A ascensão da mentefatura
Com o Relatório da Competitividade Global 2018, produzido pelo Fórum Econômico Mundial, ficamos com a certeza de que o tema industrialização tem de passar por uma inevitável atualização conceitual.
Estamos acostumados a pensar em métricas como G7, grupo das economias industrializadas; ou referir-se a alguns países em desenvolvimento como meramente produtores de bens primários.
Talvez tal forma de pensar se refira a três grandes revoluções industriais por que já passamos —aquela (primeira) associada à introdução de máquinas a vapor ao longo do século 18; a (segunda) caracterizada por organizações produtivas a partir de métodos como fordismo ou taylorismo, e a (terceira) marcada pela introdução de semicondutores e informatização nos bens finais.
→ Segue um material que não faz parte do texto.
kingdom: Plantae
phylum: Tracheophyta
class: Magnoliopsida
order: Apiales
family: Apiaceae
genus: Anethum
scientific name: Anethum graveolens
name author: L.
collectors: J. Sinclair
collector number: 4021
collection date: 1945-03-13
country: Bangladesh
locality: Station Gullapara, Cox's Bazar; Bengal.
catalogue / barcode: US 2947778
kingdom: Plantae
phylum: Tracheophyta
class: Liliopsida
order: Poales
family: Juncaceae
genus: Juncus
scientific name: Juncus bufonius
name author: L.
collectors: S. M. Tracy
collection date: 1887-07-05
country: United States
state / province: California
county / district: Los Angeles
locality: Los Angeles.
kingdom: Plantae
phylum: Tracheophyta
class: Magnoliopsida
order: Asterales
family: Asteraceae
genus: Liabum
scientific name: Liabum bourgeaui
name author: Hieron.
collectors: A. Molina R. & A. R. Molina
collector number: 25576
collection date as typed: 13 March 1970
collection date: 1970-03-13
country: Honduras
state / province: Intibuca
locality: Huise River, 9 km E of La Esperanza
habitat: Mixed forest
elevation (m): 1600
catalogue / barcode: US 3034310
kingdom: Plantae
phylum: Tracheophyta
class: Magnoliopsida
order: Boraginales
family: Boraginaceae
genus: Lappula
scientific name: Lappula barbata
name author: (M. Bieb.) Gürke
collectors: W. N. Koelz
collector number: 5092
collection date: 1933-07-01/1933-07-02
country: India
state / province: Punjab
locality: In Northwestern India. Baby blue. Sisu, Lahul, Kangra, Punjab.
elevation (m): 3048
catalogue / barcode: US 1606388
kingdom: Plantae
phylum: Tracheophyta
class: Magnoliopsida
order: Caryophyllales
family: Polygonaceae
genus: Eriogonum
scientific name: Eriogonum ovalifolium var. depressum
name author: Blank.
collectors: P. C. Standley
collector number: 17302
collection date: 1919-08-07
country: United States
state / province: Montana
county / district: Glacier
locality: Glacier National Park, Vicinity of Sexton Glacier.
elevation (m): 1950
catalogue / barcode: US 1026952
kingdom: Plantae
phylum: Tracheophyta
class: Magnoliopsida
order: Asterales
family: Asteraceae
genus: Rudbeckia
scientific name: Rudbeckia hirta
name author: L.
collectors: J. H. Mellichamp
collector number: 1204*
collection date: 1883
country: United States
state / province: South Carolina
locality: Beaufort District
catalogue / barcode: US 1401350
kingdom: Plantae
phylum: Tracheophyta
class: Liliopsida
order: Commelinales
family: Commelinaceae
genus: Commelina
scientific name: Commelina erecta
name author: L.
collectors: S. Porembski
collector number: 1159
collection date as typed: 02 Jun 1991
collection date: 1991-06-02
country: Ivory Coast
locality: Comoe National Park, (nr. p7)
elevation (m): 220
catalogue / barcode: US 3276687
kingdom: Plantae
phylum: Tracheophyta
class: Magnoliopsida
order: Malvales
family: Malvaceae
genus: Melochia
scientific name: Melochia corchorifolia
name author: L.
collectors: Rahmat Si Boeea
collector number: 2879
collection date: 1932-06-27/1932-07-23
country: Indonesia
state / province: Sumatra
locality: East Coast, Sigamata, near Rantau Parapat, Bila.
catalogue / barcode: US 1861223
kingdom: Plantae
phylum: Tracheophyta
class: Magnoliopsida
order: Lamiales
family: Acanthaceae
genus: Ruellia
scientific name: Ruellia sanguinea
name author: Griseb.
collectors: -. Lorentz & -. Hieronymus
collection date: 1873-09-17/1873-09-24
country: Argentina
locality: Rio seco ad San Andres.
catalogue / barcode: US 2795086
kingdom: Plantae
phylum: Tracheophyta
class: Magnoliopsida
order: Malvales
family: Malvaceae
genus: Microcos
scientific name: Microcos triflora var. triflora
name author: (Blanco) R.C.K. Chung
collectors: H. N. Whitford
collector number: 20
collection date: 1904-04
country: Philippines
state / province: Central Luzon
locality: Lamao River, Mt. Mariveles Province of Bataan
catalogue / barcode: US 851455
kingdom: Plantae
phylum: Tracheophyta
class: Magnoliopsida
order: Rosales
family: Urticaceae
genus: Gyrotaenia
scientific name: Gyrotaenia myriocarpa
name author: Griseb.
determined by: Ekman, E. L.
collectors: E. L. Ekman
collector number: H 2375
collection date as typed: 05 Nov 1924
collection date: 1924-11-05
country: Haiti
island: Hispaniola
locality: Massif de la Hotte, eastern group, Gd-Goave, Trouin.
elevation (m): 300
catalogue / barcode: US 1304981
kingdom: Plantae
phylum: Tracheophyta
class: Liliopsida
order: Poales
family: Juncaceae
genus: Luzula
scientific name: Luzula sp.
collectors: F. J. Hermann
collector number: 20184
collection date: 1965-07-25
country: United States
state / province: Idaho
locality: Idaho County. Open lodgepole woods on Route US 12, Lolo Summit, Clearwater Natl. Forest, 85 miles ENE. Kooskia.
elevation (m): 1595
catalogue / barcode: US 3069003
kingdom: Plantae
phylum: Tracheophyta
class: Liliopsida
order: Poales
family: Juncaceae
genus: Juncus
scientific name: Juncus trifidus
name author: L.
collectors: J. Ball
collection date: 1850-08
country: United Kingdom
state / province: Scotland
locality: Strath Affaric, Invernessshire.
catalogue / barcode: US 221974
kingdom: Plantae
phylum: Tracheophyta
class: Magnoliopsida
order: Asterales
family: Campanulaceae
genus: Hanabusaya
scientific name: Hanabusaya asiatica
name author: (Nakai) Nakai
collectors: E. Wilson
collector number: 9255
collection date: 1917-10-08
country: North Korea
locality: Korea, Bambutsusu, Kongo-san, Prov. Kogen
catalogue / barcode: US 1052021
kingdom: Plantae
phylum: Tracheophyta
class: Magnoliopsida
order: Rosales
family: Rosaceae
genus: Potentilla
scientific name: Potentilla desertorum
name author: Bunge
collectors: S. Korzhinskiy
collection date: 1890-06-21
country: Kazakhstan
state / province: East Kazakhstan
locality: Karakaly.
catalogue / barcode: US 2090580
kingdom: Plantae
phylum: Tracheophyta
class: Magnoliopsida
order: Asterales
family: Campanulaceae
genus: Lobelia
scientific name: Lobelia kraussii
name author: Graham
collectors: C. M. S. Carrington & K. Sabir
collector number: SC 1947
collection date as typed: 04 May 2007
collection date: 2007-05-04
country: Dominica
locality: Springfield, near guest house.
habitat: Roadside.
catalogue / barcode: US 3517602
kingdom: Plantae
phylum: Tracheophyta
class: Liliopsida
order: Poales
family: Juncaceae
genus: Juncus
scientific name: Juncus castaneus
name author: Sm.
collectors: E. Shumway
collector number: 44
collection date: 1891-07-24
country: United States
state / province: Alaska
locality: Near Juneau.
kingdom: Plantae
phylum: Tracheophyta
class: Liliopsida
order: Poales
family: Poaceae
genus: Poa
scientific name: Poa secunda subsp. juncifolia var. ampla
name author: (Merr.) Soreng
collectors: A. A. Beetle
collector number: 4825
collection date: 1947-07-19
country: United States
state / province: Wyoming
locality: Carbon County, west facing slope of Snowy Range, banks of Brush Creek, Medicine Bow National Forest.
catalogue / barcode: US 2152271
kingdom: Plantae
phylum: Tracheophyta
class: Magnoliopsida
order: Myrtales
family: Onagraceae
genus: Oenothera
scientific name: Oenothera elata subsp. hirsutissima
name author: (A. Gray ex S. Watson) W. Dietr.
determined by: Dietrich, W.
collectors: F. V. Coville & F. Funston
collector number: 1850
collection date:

Em cada uma dessas três revoluções não se desafiou com vigor o âmbito das manufaturas como referência para a divisão de setores econômicos. Daí dizer que o setor primário está formado por agricultura, mineração ou extrativismo, o secundário por manufaturas e o terceiro por serviços e comércio. Por essa divisão tradicional, o setor primário fornece matérias-primas para o setor secundário.
É justamente aqui que se localiza uma particularidade da atual fase de evolução econômica. Em vez de simplesmente uma Quarta Revolução Industrial, a presente dinâmica de modelos de negócios e inovação tecnológica nos leva a algo além da indústria. É de maior precisão chamar o movimento em curso de nova transformação econômica.
Isso se deve à constatação de que os novos parâmetros da competitividade —como aponta o estudo do Fórum Econômico Mundial— abrangem indistintamente todos os setores, e não apenas a manufatura.
Nesse contexto, termos como industrialização ou países pós-industriais ganham novo sentido. Muito da literatura sobre estratégias de crescimento esteve centrado na suposição de que a transição de sociedades que tem na agropecuária a ênfase de sua economia para o setor de manufaturas implicava tendencialmente um aumento de renda.
Tal elevação de rendas, hoje, estará menos relacionada à mera industrialização e mais ao conteúdo de valor agregado em uma ou outra atividade. Num quadro industrial em que a automação e robótica são cada vez mais onipresentes, mão de obra locada no setor industrial —se despreparada para interagir com novas ferramentas tecnológicas— experimentará desemprego ou rendas decrescentes.
Estão se desintegrando, assim, as divisões que segmentavam os diferentes setores da economia. Na agricultura, mineração, indústria ou serviços, o que interessa é o grau de valor agregado e componentes tecnológicos.
Em países como Brasil e EUA, reclama-se do fenômeno de desindustrialização. E este conceito está associado à diminuição da fatia relativa que a produção de manufaturas ocupa no âmbito geral do produto interno bruto (PIB).
Para enfrentar tal desafio, é bom ter em mente duas constatações inevitáveis. A primeira, a grande industrialização em vigor hoje no Sudeste Asiático apresenta aspectos de alta tecnologia como na China, onde em muitos setores o país lidera na introdução de robótica e inteligência artificial. A segunda, a região ainda apresenta expressiva manufatura intensiva em mão de obra barata.
Ou seja, a competição para países como Brasil e EUA, se concentrada apenas em industrialização intensiva em custos baixos do trabalho, está fadada a comer poeira de asiáticos como Vietnã, Índia, Indonésia, etc.
A grande aposta é na capacitação tecnológica dos recursos humanos —em uma palavra, no talento. Se bem treinada, mais importante que o conceito tradicional de sua utilização na indústria, é que tais profissionais poderão atuar em qualquer setor da nova economia.
Mais importante que industrialização o desafio é preparar, não importa qual seja o setor, trabalhadores para o mindfacturing. A força-motriz da nova transformação econômica é a mentefatura.